Dr. Richard Tsien is the world’s leading authority on the role of voltage-gated calcium channels. Without calcium channels our hearts would stop, we would have no motor skills and, ultimately, no ability to move and no memories.
Tsien’s early research lead to the discovery of several types of calcium channels in heart cells and neurons. These discoveries, once considered controversial, are now widely accepted.
After spending much of his early career studying the heart, he was able to bring his knowledge of calcium channels and how they work in the heart to his study of the brain, pioneering research in the mechanisms and roles of calcium channels and their effects regarding cell-signaling pathways. His research on synaptic communication has led to a better understanding of complex signal-processing in the brain and has provided great insight and influence into our understanding of physiology and neuroscience.
In 1988, Tsien founded the Stanford University Department of Molecular and Cellular Physiology. He currently serves as co-director of the Neurosciences Institute at Stanford University, where his is the George D. Smith Professor of Molecular and Cellular Physiology. His laboratory at Stanford researches synaptic transmission, signal transduction, and the pathophysiology of calcium channels.
BRAIN WORLD: Much of your work has involved the implications calcium channels have on cell-signaling, and, ultimately, the long-term plasticity of synapses.
RICHARD TSIEN: Calcium channels are very important to people because they support the heartbeat, blood pressure, and supporting memory. If you didn’t have calcium channels, all of those things would come to a grinding halt.
In the brain, a different kind of calcium channel is involved in triggering synapses, which are the junctions between nerve cells. The calcium channel has the job of converting an electrical signal into a chemical signal. For example, they take a cell’s electrical impulse, which could be a tiny change in voltage — about a tenth the size of an AA battery, which only lasts about a millisecond, so it is far faster than the blink of an eye — and that impulse sends the signal from, say, your periphery to your spinal cord, to say, “I touched a hot object.”

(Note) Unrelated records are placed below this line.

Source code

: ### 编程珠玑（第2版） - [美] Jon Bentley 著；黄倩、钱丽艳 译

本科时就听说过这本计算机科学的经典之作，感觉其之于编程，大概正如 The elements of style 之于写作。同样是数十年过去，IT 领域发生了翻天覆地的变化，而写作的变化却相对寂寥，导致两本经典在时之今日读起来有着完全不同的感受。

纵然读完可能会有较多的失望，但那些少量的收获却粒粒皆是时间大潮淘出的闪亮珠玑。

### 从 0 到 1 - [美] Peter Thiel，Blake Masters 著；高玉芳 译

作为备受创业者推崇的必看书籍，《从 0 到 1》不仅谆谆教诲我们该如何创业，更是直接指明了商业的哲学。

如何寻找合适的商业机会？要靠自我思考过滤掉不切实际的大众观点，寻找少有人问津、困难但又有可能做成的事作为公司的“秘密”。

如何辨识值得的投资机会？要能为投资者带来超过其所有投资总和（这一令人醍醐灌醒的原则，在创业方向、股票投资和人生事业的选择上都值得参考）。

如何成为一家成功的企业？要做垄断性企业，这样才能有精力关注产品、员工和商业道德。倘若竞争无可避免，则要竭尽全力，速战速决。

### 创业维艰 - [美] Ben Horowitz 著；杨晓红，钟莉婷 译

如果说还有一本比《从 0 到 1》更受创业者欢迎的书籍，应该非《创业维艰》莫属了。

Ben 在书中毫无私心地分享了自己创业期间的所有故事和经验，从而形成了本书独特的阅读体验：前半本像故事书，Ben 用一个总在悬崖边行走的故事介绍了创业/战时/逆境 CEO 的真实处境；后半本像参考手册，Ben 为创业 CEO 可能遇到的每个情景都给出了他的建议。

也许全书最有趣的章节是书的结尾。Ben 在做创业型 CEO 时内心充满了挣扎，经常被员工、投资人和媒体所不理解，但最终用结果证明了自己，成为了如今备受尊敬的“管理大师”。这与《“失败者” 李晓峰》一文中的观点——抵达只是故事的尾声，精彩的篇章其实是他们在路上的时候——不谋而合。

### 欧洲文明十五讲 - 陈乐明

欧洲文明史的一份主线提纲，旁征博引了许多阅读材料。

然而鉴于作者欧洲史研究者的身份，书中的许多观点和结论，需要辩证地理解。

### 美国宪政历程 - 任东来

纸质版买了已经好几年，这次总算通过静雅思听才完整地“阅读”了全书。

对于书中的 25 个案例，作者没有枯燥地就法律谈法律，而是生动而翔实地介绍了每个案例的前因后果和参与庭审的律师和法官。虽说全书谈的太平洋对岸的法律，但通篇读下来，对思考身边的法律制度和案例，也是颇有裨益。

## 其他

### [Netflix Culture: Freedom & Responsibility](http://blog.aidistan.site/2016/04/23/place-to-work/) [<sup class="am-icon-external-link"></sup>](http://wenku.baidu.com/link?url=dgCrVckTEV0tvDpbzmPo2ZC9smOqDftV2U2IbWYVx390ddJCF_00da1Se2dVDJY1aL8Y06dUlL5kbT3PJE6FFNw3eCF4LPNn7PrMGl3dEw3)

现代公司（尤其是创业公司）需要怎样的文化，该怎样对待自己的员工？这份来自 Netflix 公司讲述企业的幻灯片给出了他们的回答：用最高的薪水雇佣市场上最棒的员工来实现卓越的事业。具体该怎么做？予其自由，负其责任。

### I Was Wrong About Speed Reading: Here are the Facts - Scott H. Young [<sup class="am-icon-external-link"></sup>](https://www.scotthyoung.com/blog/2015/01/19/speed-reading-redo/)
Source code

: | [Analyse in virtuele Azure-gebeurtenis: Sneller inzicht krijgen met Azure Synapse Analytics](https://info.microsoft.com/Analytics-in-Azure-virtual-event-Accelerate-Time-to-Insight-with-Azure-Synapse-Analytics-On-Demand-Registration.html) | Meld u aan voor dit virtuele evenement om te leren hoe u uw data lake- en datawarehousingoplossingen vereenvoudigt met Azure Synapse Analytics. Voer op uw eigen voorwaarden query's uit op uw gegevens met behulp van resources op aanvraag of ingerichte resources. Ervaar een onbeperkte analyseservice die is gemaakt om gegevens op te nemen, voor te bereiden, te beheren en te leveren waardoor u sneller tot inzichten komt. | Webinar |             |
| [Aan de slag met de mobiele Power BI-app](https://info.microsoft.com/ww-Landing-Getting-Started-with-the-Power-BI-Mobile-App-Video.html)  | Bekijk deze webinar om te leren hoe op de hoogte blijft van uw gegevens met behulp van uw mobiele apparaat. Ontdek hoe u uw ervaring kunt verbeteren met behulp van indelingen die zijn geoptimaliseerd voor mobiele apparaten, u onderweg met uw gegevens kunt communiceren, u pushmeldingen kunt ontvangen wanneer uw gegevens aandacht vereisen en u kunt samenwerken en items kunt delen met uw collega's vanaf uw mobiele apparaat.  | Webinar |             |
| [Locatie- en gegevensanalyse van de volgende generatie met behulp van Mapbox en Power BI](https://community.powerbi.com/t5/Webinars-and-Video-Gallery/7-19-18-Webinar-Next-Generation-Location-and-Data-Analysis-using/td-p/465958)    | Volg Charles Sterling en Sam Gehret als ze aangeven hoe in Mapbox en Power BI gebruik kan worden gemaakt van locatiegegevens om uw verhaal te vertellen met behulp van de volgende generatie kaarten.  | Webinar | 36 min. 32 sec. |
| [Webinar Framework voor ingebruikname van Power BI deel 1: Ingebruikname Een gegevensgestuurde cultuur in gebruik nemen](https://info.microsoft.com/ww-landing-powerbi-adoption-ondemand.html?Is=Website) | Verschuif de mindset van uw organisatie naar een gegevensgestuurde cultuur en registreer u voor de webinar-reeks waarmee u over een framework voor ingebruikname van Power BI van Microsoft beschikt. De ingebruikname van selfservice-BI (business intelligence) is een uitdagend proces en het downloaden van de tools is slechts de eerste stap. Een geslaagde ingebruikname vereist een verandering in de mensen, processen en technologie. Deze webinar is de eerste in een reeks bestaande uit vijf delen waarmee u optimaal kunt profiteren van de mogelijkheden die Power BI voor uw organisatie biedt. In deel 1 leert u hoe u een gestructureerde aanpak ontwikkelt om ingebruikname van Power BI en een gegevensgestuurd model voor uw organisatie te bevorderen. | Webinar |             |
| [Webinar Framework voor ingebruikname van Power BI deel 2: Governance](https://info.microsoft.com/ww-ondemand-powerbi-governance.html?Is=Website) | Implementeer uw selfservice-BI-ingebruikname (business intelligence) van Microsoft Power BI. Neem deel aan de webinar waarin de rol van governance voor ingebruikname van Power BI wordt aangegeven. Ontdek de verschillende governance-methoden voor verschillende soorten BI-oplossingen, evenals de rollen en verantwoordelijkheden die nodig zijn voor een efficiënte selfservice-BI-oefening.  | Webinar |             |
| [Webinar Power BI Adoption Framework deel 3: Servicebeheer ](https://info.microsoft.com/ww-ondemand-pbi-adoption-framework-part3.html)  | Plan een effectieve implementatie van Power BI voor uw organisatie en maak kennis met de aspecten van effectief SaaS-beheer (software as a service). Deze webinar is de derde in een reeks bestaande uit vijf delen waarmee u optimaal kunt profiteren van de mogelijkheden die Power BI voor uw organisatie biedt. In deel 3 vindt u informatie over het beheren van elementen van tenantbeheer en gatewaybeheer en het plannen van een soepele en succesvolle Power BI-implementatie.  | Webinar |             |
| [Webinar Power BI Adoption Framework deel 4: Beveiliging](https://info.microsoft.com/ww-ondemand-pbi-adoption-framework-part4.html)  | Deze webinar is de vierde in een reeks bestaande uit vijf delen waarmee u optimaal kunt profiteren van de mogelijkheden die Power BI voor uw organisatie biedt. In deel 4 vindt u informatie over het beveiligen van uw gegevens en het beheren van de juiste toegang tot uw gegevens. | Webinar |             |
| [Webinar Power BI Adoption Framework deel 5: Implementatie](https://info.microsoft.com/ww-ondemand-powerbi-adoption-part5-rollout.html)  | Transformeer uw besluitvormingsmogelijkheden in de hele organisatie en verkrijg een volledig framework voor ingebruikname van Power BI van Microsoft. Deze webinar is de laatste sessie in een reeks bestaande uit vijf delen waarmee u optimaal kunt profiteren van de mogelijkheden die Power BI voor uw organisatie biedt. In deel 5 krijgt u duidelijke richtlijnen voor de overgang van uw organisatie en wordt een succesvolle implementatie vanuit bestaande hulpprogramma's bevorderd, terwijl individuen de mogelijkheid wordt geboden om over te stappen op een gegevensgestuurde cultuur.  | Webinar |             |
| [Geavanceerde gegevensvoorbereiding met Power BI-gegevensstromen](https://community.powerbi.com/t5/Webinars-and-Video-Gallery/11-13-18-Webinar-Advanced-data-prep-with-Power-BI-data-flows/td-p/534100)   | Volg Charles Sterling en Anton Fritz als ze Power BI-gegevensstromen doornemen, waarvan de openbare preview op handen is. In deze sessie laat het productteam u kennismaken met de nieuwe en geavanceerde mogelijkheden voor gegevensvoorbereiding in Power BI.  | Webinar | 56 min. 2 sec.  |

We asked ourselves whether calcium channels could be the seat of memory formation — if a calcium channel lets in a little bit of calcium and releases a little bit of transmitter, wouldn’t it be logical that a stronger calcium channel would lead to stronger neurotransmitters, and stronger neurotransmitters could, in fact, support the theory of the day, that synapses get stronger or weaker? That is actually the basis of real biological human memory.
So we set out to find whether calcium channels changed during long-term memory, and we were disappointed to find that memory did not seem to involve a change in the function of the calcium channel, but rather something downstream of that function — mainly the efficiency of neurotransmission itself.
But Steven Siegelbaum at Columbia found in certain cases that our original idea was in part correct — that is, that changes in the strength of synapses acting for a very long time are in fact due to a change in the function of the calcium channel in the presynaptic terminals.
BW: So does that mean that calcium channels do support memory?
RT: The channels are the very, very critical step that makes memory. If there weren’t any calcium channels, there wouldn’t be any synaptic transmission, and without synaptic transmission it wouldn’t be possible for our modern view of memory to have a basis for operation. So on the one hand, the calcium channels are part of the basic machinery that allows these things to function, like the power cord that goes to your tape recorder has to be plugged in or your tape recorder won’t work. But if I were to say that the power cord were the basis for your tape recorder remembering things, I would be wrong — it is not the memory; memory belongs to the cassette or the USB device. Calcium channels aren’t the most critical basis of memory, but a more general basis, like a housekeeping sense. In the sense that the power cord is needed for your tape recorder.
BW: Memory, to most people, is a broad concept, a philosophical concept. Could you define what memory is?
RT: We can talk about memory on a lot of different levels: One is your memory of an old friend you haven’t seen for 20 years, or your memory of your first kiss. There are many wonderful and evocative examples of memories that we all experience. On the other hand we could be talking about where you parked your car or what you had for breakfast. Or there is the memory of how you swing a tennis racket to get a good backhand — motor memories.
All of those types of memories involve nervous systems being able to come up with a pattern of externally detectable behavior. The nervous system is able to read back material by a process called retrieval. Neuroscientists are interested in understanding both the process of storage and the process of retrieval. What enables you to remember a long-lost incident? What structural changes, what biochemical changes, what electro-physiological changes happen in the brain to store the memory, to allow it to be there for the many years you don’t access the memory?
And finally, what allows you to reach into that caldron of protoplasm and pull the memory out when you are asked at your school reunion, “Do you remember so-and-so?” and not only do you remember her, but you remember her vividly.
We are really at a primitive stage in [figuring out] how the brain works. It is very humbling as well as awe-inspiring to be studying an organ that weighs as little as it does and to understand as little about it as we do. The brain has the power to astound us in ways that the other organs really don’t anymore.